O tema de capa desta edição leva-nos a pensar em várias coisas e, inevitavelmente, no papel do Estado e naquilo que são as suas obrigações, responsabilidades e competências. Esta dimensão é diferente de país para país e encaixa em culturas económico-sociais de uma forma totalmente diferente. É impossível não recordar Margaret Thatcher e a sua posição tão própria dos países anglo-saxónicos. Goste-se ou não da Dama de Ferro, que governou o país debaixo de fogo, esta mulher revolucionou o Reino Unido e mudou o mundo. “Onde haja discórdia, que reine a harmonia”, dizia a defensora absoluta do mercado livre. Um mercado onde era impossível haver igualdade. “A nossa natureza é desigual” e, por isso, era importante, sim, erradicar a pobreza. Uma posição controversa e que lhe valeu muitos inimigos. A onda excessiva de privatizações e uma regulamentação frágil poderão ter comprometido parte da sua política. Mas na base de todas as suas ideias e acções estava a convicção de que “o Estado tem de ser forte”. E porquê? Porque havia um compromisso inabalável com as pessoas e com as famílias. Para esta primeira-ministra, que bateu os recordes de duração no cargo, “não existe essa coisa de dinheiro público, existe apenas o dinheiro dos contribuintes”. Completamente focada na ideia de que o Estado não produz rigorosamente nada, Thatcher relembrava diariamente que a prosperidade da Administração Pública não acontece por via da capacidade das pessoas em pagarem os seus impostos: “Temos o dever de garantir que cada centavo que arrecadamos com a tributação seja bem gasto. Proteger a carteira do cidadão e os serviços públicos são as nossas duas maiores tarefas e ambas devem ser conciliadas”. Criticada por muitas das suas visões liberais extremas e também por ser mulher, a Dama de Ferro vivia bem com isso. Para ela era muito simples: “é preciso fazer contas. Todas as empresas têm de fazer contas. As famílias têm de fazer contas e o Governo também!”.

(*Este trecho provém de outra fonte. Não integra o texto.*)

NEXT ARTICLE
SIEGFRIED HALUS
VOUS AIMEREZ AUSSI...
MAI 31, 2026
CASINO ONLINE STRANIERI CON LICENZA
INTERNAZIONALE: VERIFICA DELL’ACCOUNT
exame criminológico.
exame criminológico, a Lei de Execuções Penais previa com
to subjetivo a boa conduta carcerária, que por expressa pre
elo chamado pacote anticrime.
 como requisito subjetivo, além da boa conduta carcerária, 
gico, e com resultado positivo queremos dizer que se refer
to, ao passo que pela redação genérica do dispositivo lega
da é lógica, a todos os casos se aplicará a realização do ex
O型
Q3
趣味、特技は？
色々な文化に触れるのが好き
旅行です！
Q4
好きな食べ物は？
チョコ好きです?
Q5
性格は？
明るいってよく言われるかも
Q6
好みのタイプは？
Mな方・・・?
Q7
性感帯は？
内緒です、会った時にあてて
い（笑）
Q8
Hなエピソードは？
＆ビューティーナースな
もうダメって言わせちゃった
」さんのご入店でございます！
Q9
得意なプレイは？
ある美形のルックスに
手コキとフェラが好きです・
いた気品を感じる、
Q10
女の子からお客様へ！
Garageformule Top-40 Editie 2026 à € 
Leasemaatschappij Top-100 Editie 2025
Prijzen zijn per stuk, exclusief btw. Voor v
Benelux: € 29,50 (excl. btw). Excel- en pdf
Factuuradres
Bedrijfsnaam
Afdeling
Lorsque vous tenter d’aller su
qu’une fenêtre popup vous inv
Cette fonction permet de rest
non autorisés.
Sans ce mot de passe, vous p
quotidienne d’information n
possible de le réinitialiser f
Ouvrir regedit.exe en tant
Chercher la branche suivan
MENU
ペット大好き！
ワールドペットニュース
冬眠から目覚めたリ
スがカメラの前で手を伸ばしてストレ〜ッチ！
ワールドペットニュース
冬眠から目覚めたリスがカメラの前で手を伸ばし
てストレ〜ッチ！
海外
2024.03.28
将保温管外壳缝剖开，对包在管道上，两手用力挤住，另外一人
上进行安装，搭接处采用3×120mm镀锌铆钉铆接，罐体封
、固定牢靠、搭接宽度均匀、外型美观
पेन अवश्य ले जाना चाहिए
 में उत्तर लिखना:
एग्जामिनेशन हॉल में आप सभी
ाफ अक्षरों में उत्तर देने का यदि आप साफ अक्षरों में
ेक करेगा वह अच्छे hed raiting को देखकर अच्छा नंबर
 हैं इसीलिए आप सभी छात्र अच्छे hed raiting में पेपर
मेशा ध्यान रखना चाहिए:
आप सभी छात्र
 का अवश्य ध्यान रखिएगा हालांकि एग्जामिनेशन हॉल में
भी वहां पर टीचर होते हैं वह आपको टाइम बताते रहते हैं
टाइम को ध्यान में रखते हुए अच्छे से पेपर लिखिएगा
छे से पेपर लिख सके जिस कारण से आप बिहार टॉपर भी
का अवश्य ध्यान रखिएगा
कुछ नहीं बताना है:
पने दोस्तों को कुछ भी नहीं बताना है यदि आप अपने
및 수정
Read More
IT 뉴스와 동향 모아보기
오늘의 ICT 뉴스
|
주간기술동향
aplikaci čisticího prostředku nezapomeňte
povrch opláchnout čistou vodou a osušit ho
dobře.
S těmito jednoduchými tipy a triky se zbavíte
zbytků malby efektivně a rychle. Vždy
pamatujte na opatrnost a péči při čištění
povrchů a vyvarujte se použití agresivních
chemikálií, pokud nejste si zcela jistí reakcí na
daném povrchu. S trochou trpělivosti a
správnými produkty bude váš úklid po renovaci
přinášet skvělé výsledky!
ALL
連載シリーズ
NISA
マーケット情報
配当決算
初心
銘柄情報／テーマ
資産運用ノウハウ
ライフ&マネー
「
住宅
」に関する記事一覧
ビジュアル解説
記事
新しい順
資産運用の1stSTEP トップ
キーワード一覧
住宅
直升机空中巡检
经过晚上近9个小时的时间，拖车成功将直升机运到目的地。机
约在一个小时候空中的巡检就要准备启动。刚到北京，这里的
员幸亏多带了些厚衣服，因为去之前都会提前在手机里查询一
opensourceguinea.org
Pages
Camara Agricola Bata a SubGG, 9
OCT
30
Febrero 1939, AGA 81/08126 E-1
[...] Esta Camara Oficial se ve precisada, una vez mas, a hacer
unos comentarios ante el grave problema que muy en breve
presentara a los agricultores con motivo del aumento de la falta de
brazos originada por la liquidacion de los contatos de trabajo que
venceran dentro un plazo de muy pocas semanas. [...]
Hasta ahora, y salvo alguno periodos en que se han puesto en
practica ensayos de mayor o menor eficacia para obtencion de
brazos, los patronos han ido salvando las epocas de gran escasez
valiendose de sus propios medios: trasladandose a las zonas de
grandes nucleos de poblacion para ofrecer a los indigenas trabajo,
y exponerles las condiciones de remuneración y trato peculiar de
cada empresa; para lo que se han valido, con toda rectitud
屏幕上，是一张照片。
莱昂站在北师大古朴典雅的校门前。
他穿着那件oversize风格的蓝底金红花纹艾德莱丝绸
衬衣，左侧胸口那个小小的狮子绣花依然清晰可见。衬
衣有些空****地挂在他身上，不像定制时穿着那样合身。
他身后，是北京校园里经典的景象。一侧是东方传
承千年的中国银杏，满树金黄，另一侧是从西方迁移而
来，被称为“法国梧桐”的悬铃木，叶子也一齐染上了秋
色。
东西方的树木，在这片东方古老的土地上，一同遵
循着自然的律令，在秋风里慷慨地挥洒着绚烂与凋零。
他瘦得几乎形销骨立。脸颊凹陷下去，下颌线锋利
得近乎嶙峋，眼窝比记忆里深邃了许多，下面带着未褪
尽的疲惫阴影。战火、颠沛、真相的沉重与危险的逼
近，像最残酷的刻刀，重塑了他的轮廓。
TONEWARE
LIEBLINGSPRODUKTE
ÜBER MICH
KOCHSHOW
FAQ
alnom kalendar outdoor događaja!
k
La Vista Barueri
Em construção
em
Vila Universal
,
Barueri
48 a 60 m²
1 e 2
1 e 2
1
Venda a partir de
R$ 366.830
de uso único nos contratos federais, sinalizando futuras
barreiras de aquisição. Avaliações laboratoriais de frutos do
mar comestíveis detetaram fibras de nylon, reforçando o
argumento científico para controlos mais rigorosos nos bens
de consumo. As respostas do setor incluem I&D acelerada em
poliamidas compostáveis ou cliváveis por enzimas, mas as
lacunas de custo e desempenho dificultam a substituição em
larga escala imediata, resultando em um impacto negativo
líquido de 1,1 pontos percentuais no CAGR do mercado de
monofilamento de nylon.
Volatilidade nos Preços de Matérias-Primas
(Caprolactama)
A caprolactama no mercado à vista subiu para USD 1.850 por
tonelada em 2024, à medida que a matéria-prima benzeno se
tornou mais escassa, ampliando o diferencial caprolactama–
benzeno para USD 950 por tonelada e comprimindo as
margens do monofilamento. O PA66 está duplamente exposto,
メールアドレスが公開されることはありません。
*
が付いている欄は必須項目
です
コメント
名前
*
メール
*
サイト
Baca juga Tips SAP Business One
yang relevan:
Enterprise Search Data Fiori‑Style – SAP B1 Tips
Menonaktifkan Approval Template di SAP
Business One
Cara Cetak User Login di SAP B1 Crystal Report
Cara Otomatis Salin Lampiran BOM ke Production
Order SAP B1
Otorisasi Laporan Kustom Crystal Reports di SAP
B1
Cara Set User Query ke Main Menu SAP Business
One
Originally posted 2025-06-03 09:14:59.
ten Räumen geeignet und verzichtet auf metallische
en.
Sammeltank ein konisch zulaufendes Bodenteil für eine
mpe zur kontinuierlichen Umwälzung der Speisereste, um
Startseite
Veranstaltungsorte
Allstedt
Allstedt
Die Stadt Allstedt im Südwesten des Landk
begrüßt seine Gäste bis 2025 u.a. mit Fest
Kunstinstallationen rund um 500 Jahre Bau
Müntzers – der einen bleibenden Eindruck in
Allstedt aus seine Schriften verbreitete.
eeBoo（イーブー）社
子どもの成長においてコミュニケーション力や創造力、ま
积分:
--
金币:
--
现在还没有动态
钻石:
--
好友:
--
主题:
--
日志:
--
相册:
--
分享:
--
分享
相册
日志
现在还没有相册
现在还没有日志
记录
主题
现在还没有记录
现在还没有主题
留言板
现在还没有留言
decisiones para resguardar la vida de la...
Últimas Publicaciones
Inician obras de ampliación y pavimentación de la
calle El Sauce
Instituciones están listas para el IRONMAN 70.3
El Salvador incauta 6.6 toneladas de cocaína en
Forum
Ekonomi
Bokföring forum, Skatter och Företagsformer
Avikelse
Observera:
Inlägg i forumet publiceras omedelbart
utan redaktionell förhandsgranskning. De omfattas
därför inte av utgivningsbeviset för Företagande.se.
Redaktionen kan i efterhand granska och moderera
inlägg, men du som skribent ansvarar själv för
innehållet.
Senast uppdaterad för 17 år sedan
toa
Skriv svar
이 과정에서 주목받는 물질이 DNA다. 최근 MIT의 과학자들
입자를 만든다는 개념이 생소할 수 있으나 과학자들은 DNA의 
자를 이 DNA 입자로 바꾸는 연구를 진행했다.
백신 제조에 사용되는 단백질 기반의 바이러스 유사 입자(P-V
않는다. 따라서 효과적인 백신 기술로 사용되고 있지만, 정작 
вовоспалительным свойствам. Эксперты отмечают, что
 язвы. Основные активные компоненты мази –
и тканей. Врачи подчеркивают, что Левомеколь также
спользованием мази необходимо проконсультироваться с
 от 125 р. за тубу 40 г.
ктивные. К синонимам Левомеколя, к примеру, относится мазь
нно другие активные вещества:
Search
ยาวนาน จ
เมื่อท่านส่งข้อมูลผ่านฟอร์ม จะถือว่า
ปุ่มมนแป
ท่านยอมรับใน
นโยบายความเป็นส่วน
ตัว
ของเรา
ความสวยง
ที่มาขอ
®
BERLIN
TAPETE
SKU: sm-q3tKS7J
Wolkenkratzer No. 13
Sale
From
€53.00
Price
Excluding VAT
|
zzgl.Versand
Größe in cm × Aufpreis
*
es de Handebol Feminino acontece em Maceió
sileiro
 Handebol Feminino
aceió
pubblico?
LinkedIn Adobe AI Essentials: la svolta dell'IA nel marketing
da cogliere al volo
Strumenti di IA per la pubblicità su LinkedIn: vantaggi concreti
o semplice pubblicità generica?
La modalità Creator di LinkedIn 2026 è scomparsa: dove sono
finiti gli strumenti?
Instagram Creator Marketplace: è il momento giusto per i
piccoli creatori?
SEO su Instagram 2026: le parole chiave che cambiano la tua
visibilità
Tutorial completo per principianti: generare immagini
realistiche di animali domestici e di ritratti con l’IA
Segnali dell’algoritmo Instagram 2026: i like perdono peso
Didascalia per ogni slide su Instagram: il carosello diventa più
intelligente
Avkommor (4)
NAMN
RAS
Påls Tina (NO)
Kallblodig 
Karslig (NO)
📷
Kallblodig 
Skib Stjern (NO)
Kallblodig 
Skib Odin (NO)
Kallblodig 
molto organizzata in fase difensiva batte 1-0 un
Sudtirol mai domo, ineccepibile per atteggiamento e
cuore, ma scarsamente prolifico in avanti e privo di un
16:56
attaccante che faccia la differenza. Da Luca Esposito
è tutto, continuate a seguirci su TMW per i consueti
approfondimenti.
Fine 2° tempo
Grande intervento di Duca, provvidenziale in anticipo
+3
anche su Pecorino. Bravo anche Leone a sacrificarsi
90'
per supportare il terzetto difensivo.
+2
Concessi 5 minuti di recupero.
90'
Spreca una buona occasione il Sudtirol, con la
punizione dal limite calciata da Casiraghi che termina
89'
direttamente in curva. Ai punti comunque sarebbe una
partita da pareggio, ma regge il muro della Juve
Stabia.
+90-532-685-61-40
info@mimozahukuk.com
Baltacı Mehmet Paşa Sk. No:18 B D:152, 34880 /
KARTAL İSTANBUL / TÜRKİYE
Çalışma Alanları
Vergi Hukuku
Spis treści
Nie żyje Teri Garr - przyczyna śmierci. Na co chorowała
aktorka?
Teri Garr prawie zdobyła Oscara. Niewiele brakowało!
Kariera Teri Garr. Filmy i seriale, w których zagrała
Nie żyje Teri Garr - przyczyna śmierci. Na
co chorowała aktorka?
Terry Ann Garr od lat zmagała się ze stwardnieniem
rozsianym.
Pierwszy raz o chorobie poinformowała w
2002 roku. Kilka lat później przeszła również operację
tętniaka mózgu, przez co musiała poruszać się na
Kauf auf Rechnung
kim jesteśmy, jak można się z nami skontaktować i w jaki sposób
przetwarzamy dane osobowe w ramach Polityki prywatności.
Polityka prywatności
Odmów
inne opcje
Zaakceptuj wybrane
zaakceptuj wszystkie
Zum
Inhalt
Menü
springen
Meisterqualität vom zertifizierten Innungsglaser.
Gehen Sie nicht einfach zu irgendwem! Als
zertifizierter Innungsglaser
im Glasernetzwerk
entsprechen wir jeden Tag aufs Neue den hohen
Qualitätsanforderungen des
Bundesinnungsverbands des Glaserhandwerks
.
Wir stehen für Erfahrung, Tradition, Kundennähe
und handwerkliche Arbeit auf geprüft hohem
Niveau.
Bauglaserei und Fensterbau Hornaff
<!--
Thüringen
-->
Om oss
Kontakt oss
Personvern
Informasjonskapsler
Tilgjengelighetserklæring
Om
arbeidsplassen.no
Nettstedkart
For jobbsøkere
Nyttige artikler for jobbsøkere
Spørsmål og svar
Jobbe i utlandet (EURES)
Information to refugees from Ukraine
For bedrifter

E talvez sejam estes dois conceitos que hoje faltam na política e na gestão das coisas públicas. Uma mão invisível, onde o centro de qualquer governação sejam as pessoas, e uma consciência “Thatcheriana” de que temos de prestar contas aos cidadãos e gerir bem um conjunto de activos que não é nosso.

Passados tantos anos, há quem diga que a desregulamentação da Banca começou aqui e, com ela, um neoliberalismo que ajudou a uma nova forma de olhar para a economia e fazer política. As coisas começam a misturar-se, inevitavelmente. Perde-se pelo caminho, porventura, outro conceito. Um desígnio precioso e tão bem definido pelo “pai” da economia moderna. A “mão invisível” de Adam Smith. Uma bússola social que orienta a economia no sentido a prosperidade mas sem esquecer as pessoas. O equilíbrio humanista virtuoso da “liberdade de mercado”. Esse equilíbrio cabe ao Estado. É assim que temos construída a nossa democracia actual. E talvez sejam estes dois conceitos que hoje faltam na política e na gestão das coisas públicas. Uma mão invisível, onde o centro de qualquer governação sejam as pessoas, e uma consciência “Thatcheriana” de que temos de prestar contas aos cidadãos e gerir bem um conjunto de activos que não é nosso. Uma consciência de quem não tem dúvidas de que o dinheiro não é do Estado, mas das pessoas e, por isso, a competência em transformá-lo, duplicá-lo e geri-lo é uma função nobre e exige transparência.

Neste nosso tema de capa sobre o incumprimento do Estado em matéria de eficiência energética, damos a conhecer o que está em causa e o impacto no mercado e no país, mas fica sempre o mais importante por reflectir. Multiplicam-se transposições de directivas, regras de Bruxelas, leis e metas, muitas delas totalmente desajustadas. Começámos a prometer às pessoas aquilo que sabemos que não vamos conseguir dar. Pior, deixamos pelo caminho o mais importante, como o empenho e a causa pública, e gastamos dinheiro, muito dinheiro, a emendar a mão! Tem sido assim nos últimos anos. Tem sido assim especialmente nesta nossa área da energia. Falta-nos sempre o mais importante!